Hello Vlastimil/Michal/Minchan/Mel/Dave,

Apart from the comments from Naoya on a different thread posted by Zi
Yan, I did not get any more review comments on this series. Could you
please kindly have a 

Re: [PATCH 0/6] Enable parallel page migration

2017-03-08 Thread Anshuman Khandual
On 02/17/2017 04:54 PM, Anshuman Khandual wrote:
>   This patch series is base on the work posted by Zi Yan back in
> November 2016 (https://lkml.org/lkml/2016/11/22/457) but includes some
> amount clean up and re-organization. This series depends on THP migration
> optimization patch series posted by Naoya Horiguchi on 8th November 2016
> (https://lwn.net/Articles/705879/). Though Zi Yan has recently reposted
> V3 of the THP migration patch series (https://lwn.net/Articles/713667/),
> this series is yet to be rebased.
> 
>   Primary motivation behind this patch series is to achieve higher
> bandwidth of memory migration when ever possible using multi threaded
> instead of a single threaded copy. Did all the experiments using a two
> socket X86 sytsem (Intel(R) Xeon(R) CPU E5-2650). All the experiments
> here have same allocation size 4K * 10 (which did not split evenly
> for the 2MB huge pages). Here are the results.

# # # # #

The tasks
(a) List every web address cited in the parallel page migration message.
(b) In the parallel page migration message, begin at the words "2017-03-08 Thread Anshuman" and stop after "to be rebased.". Write that part out again, changing "rebased" to "ported".
(c) Answer these questions from the parallel page migration message:
(i) On what date and at what time did Anshuman Khandual write the quoted message?
(ii) Which CPU did the test system use?
(iii) What allocation size did all the experiments share?

(Object outline annotations)
# # # # #

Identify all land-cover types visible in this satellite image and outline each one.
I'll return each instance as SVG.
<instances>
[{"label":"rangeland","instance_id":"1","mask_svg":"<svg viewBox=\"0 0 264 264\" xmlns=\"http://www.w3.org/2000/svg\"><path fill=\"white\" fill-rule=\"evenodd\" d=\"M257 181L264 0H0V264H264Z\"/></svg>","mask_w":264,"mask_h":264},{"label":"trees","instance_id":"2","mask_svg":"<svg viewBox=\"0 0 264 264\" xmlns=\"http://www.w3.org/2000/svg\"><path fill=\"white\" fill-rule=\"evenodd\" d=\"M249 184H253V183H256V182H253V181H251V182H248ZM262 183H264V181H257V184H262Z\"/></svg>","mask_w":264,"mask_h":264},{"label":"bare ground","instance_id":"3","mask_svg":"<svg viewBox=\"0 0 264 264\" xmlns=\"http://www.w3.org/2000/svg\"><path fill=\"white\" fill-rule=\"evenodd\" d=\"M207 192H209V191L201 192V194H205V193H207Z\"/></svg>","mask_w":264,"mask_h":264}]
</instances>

# # # # #

Full answers
(a)
https://lkml.org/lkml/2016/11/22/457
https://lwn.net/Articles/705879/
https://lwn.net/Articles/713667/

(b)
2017-03-08 Thread Anshuman Khandual
On 02/17/2017 04:54 PM, Anshuman Khandual wrote:
>   This patch series is base on the work posted by Zi Yan back in
> November 2016 (https://lkml.org/lkml/2016/11/22/457) but includes some
> amount clean up and re-organization. This series depends on THP migration
> optimization patch series posted by Naoya Horiguchi on 8th November 2016
> (https://lwn.net/Articles/705879/). Though Zi Yan has recently reposted
> V3 of the THP migration patch series (https://lwn.net/Articles/713667/),
> this series is yet to be ported.

(c)
(i) 02/17/2017 at 04:54 PM
(ii) Intel(R) Xeon(R) CPU E5-2650
(iii) 4K * 10